Siempre en busca de inspiración, viaja a Italia en 1881 para recorrer museos y estudiar a otros maestros, especialmente la pintura renacentista de Rafael. Y se encuentra con Ingres y así, en plena crisis creativa, trata de reintroducir el dibujo en su pintura desvinculándose del impresionismo. Sus figuras habían quedado absorbidas en el entorno y el pintor busca ahora realizar creaciones más equilibradas. Tras su viaje, del que quedarán delicadas vistas de Venecia o Nápoles, Renoir se vuelve «más Rubens», recupera el desnudo de la mujer mostrando libremente su sensualidad y recuperando el pictoricismo de Tiziano. De esta época son las bañistas de contornos nítidamente marcados y cuerpos con volumen que evocan la futura pintura del colombiano Botero. Pero este nuevo Renoir que interesó especialmente en la época no era del gusto de Clark. Sincero como siempre en sus diarios no se molestaba en contener sus ataques de sinceridad refiriéndose a esas obras como: «el Renoir asalchichado», o «el de miembros inflados». No importa porque en esos mismos cuadernos el coleccionista escribía: «Nadie ha tenido jamás un ojo tan sensible a la armonía del color».
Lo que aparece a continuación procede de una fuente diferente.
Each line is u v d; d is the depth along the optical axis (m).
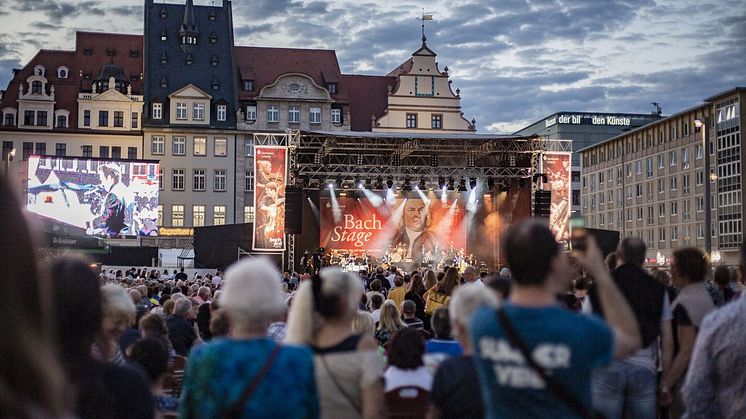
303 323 6.06
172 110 79.81
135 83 83.38
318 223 43.88
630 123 137.88
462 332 6.16
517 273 4.23
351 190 50.81
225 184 80.19
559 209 41.28
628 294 7.66
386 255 50.78
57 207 56.00
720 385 5.30
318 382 5.88
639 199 98.12
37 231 2.21
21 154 78.81
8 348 2.03
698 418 5.35
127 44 85.69
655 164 94.56
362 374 5.89
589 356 4.01
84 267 4.30
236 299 4.72
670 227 91.06
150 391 4.71
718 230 82.12
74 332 4.12
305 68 83.94
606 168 107.31
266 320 4.77
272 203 40.28
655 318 7.64
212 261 44.81
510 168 41.97
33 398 2.04
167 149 79.69
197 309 16.02
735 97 79.56
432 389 6.01
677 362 8.14
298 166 40.91
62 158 56.28
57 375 2.09
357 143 40.84
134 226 57.50
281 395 4.54
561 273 4.27
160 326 9.41
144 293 18.00
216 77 82.19
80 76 81.62
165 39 83.06
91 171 56.88
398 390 7.16
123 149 80.06
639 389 7.60
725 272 11.31
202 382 4.59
El hijo del sastre, el chico que pudo haber sido músico, el de los mil colores, al final de sus días, con apenas 50 kilos de peso, seguía entusiasmado y enérgico: se hizo transportar a París para visitar el Louvre y admirar por última vez las «Bodas de Caná» del Veronés. Y cuentan que poco antes de morir exclamó jocosamente humilde: «Creo que estoy empezando a aprender algo sobre pintura». Parece que «algo» había aprendido. Barón lo resume sencillamente: «Es un gran amante de la pintura y de la vida. Lo que quiere es pintar. Pinta hasta el final y en las condiciones más adversas, extraordinariamente interesado en plasmar en la pintura la vida y la felicidad para que llegue a la gente de un modo muy inmediato».

Habrá a quien este Renoir le sepa a poco. Un par de ellos más («Mujer con sombrilla en el jardín «(1875) y «Campo de trigo» (1879) nos esperan muy cerca de aquí, en el Museo Thyssen, que a partir del 16 de noviembre abrirá también «Jardines impresionistas». Buen provecho.
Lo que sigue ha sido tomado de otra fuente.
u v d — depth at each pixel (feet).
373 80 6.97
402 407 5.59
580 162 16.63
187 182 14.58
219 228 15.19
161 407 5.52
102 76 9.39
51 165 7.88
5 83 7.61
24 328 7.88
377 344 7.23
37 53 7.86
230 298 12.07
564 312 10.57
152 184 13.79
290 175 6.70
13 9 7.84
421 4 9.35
Es la joya de la exposición y le sirve de cartel. Realizada antes del viaje de Renoir a Italia, aún en el momento impresionista. El maestro «ya es dueño de todos los recursos característicos de su pintura», recalca Barón. Las dos muchachas, una de frente y otra de perfil, muestran dos aspectos distintos de la feminidad, incluso contrapuestos: una rubia, otra morena, una vestida con una elegancia más sensual, otra más recatada incluso en su postura. Es una pintura rehecha. Originariamente aparecía en el fondo una figura masculina que la radiografía ha revelado. Luego el pintor la eliminó.
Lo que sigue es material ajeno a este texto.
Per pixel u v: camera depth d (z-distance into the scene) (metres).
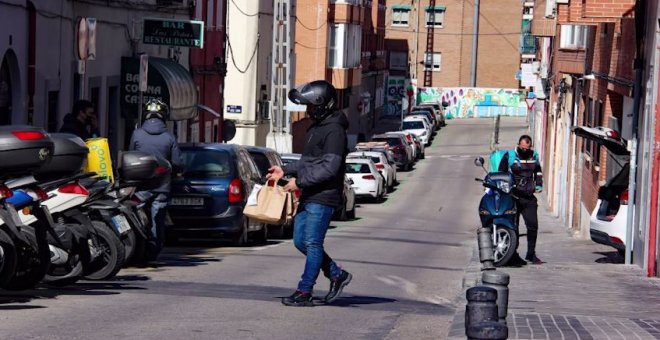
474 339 7.64
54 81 32.31
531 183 24.02
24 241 13.77
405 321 13.84
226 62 61.03
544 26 58.91
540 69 72.44
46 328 12.11
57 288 16.00
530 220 24.16
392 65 136.88
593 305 16.16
Era el cuadro preferido de Clark. Fue pintado en 1881 durante su estancia en Nápoles. El marchante Durand-Ruel se lo compró a Renoir. Diez años más tarde Clark se hizo con la obra y la utilizaba como parámetro para juzgar otras pinturas

Lo de Francine y Sterling Clark era una desmedida «pasión por Renoir», como reza el nombre de la muestra. El padre de Sterling era coleccionista y él había heredado el gusto por la pintura. Fue un experto autodidacta. Rechazó la cómoda vida familiar en América y viajó por todo el mundo antes de asentarse en París, donde está al tanto de las exposiciones y del mercado de arte. Su esposa, actriz de la comédie française, fue muy influyente en su gusto y juntos reunieron una de las mayores colecciones del impresionista francés. Durante muchos años la colección se mantuvo oculta, hasta que en 1955 inauguraron el centro que hoy, además de albergar su flamante conjunto de pintura, es un referente en estudios de arte. Compra el primer Renoir en 1916 y hasta el 52 siguen comprando cuadros. Esta colección está profundamente marcada por el gusto de Clark a la hora de hacer sus personales compras. Por sus diarios conocemos que prefería al Renoir de los 70 y 80, el de las figuras sensuales, abandonadas, mientras que denostaba al de los últimos años calificándolo de «asalchichado».

Pasión por Renoir

Del 19 de octubre al 6 de febrero

Martes-Domingos de 9:00 a 20:00

El acceso a esta exposición permite visitar la colección permanente de El Prado.